--- Begin Text shown ---

# Keep pregnant cherries in community tank?



## krak256 (Sep 6, 2007)

I was thinking whether it would be best to keep my pregnant cherries in the community tank and just let nature make its course or should I keep them in a breeder box?

any suggestions?


----------



## MartialTheory (Dec 20, 2007)

depends on what ur comunity fish are. chances are that they will eat ur babies. however, putting them in a breeder box may not be such a good idea. 

if u have another tank that has been established with no other fishes, then that would be best.

if theres lots of plant cover then it doesn't matter much since most will live.


----------



## trenac (Jul 16, 2004)

If your tank is heavily planted with plenty of hiding places, some babies will survive. If you want to have a higher survival rate, then set up a breeder tank just for them.


----------



## NoSvOrAx (Nov 11, 2006)

Odds are most of the babies will end up in the filter. If you have a HOB they'll be toast. If you have a canister they'll live happily in there.


----------



## newbie314 (Mar 2, 2007)

I have a 20g long el natural.
Lots of plants, just light and heater.
4 - glow-light tetras
~10 RCS
2 C. Puer

I think I have some new shrimp. Look like mid adult size.
Don't know if the shrimplets are being eaten or the shrimp need to mature more.
Some of the females are getting real red.
They've been in the tank since October.

I've been adding crush CaCO3 (eggshells )

--- End Text shown ---
--- Begin Records supplied ---

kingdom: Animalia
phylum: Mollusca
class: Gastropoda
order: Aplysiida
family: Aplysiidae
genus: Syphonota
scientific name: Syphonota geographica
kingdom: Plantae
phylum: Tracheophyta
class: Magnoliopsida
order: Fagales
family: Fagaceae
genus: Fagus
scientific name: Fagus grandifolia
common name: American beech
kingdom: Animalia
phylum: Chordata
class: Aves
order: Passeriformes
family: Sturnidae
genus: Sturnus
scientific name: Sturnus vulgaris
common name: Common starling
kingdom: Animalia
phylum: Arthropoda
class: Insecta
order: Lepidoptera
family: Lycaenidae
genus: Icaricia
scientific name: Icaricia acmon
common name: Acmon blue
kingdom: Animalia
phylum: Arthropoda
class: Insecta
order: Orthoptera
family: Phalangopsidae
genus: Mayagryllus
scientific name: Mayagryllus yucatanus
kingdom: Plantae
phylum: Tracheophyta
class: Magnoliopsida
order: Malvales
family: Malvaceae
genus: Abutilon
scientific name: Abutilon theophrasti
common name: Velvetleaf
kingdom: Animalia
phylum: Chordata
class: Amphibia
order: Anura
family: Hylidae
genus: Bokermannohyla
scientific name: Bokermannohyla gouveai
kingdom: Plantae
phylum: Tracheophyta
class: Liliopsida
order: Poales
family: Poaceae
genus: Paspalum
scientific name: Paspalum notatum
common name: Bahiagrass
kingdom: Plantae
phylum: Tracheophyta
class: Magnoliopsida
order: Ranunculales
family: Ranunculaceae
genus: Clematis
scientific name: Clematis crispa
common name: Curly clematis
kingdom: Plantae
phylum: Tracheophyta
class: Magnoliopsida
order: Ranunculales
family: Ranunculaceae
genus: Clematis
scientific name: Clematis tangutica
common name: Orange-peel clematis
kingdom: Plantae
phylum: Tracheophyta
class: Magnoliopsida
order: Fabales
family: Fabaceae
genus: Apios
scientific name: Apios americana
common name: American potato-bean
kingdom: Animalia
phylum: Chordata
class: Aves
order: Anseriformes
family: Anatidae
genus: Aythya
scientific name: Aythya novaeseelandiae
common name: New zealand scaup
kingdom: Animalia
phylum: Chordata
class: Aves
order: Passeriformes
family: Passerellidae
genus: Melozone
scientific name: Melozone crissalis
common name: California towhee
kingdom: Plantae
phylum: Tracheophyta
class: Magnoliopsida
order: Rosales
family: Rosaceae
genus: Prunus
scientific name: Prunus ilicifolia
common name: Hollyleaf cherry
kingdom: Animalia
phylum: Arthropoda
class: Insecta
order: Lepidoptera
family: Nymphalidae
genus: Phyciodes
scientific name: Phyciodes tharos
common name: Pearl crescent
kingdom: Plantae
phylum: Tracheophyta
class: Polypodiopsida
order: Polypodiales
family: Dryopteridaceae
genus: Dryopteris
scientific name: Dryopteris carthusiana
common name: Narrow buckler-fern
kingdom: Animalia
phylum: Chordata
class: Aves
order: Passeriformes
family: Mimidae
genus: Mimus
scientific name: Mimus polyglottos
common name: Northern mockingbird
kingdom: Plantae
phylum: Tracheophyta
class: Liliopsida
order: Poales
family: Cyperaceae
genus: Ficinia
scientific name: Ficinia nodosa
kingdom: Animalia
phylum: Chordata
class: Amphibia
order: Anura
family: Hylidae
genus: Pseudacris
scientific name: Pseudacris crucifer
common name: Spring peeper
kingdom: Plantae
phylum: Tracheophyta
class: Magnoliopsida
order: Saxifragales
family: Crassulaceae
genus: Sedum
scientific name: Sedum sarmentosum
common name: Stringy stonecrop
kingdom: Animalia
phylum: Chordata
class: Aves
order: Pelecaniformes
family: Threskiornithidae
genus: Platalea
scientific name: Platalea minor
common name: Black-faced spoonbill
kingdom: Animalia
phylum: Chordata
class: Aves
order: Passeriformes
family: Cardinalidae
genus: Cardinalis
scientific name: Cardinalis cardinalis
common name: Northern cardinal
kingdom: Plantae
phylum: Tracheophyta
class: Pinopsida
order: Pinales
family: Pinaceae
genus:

--- End Records supplied ---

=== Tasks to perform ===
**A.** Quote the forum thread about pregnant cherries between "I have a 20g" and "getting real red.", inclusive.
**B.** Extend the forum thread on keeping pregnant cherries in a community tank, picking up right after its last line.

=== Answer set ===
**A.**
I have a 20g long el natural.
Lots of plants, just light and heater.
4 - glow-light tetras
~10 RCS
2 C. Puer

I think I have some new shrimp. Look like mid adult size.
Don't know if the shrimplets are being eaten or the shrimp need to mature more.
Some of the females are getting real red.

**B.**
Slowly bringing up the KH and GH. Putting in 1/8 teaspoon a day.
Wonder if the added calcium is make the shrimp happier and thus more red.


----------



## Adragontattoo (Jun 3, 2007)

newbie314 said:


> I have a 20g long el natural.
> Lots of plants, just light and heater.
> 4 - glow-light tetras
> ~10 RCS
> ...


I wouldnt worry about slowly raising the hardness of the water, I have NEVER had any issues with just dumping in a handful or two of crushed coral to any of my tanks, the closest issue I have ever had was when I dumped in the coral and the fish decided to hide for a few hours.


----------



## mistergreen (Mar 3, 2007)

NoSvOrAx said:


> Odds are most of the babies will end up in the filter. If you have a HOB they'll be toast. If you have a canister they'll live happily in there.


I've never had a canister but don't they have a pump where critter that would get chopped up?


----------



## NoSvOrAx (Nov 11, 2006)

On a canister filter the pump is after the filter media. The shrimp won't make it through the fine mechanical filtration on top. HOBs have the pump first.


----------



## feiyang (Jan 27, 2007)

no need to take out the preganent cherry shrimps, babies will hide in the plant, even some might be caught by fishes, others will survive.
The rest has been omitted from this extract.